The application extracts key information from the recognized text, such as VAT numbers, IBAN, SWIFT codes, and the total amount payable, allowing users to manipulate this data as needed. The app also supports the creation of organizations where invoices can be shared among multiple users. This system streamlines invoice processing, saving time and improving accuracy.
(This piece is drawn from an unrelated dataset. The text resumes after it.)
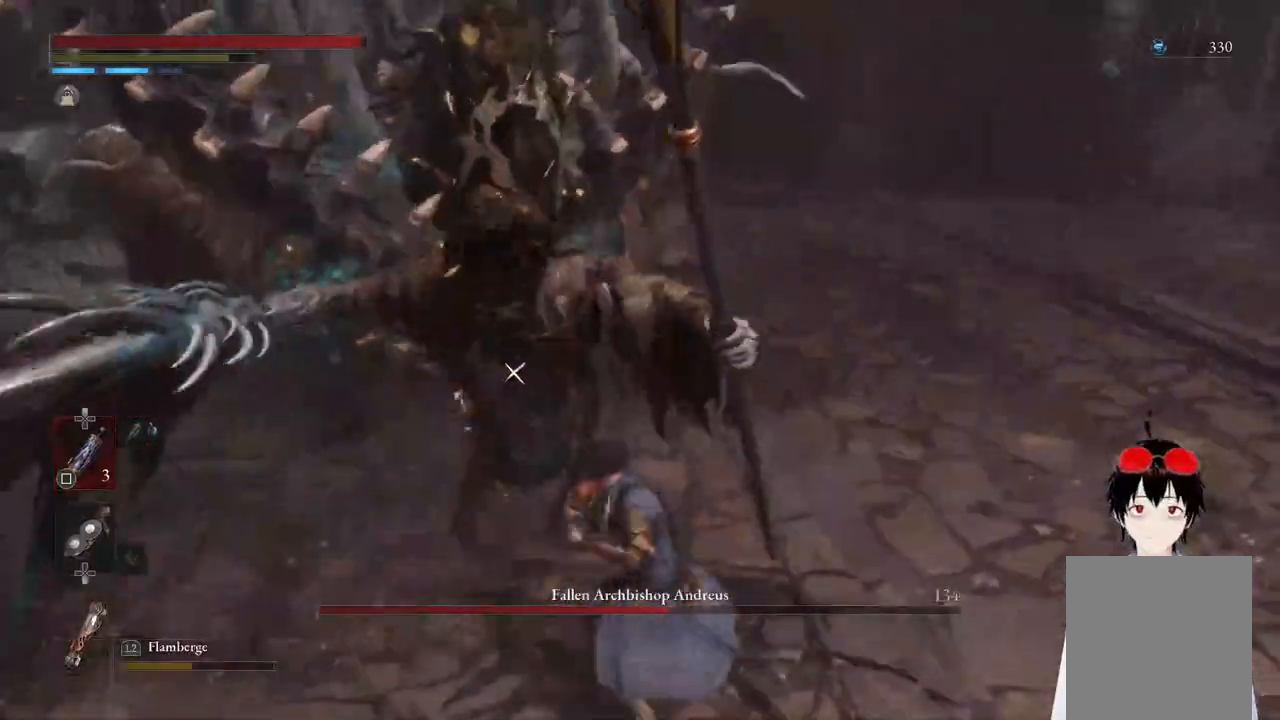
{"buttons": [], "left_stick": "center", "right_stick": "center", "events": [[167, "R1", "down"], [267, "R1", "up"]]}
Here is a list of features included in the application:
- Recognize and extract information from invoices in image or PDF format
- User registration and authentication
- The system allows users to select preprocessing and OCR methods
- The system extracts key details from invoices, including VAT number, IBAN, SWIFT code, and total amount payable
- The system stores invoice data in the database
- The system enables searching and filtering invoices based on extracted data
- Ability to view, edit, and delete recognized invoices
The Invoice OCR App is built using the following technologies:
- Python: For backend development
- Flask: Manages the backend server
- React: Powers the frontend user interface
- OpenCV: Handles invoice image preprocessing
- Tesseract OCR & PaddleOCR: Manages text recognition from invoices
- PostgreSQL: Database for storing invoice details and user data
- Docker: Ensures a smooth setup through containerization
Follow these steps to get the application up and running:
-
Clone the repository
git clone https://github.com/Slouserg/Invoice_OCR_app.git
-
Navigate into the project directory
cd Invoice_OCR_app
-
Build the Docker image
docker-compose build
-
Run the Docker container
docker-compose up -d
-
The application should now be running at http://localhost:3000
-
After initialization, an admin user is automatically created with the login email and password: admin, admin.
- Implementation of NER (Named Entity Recognition) for more advanced data extraction
- Support for additional language models
- Expanding data extraction to support international invoices
This version is forked from MatKollar's Invoice OCR App and has been adapted for the processing of Dutch invoices.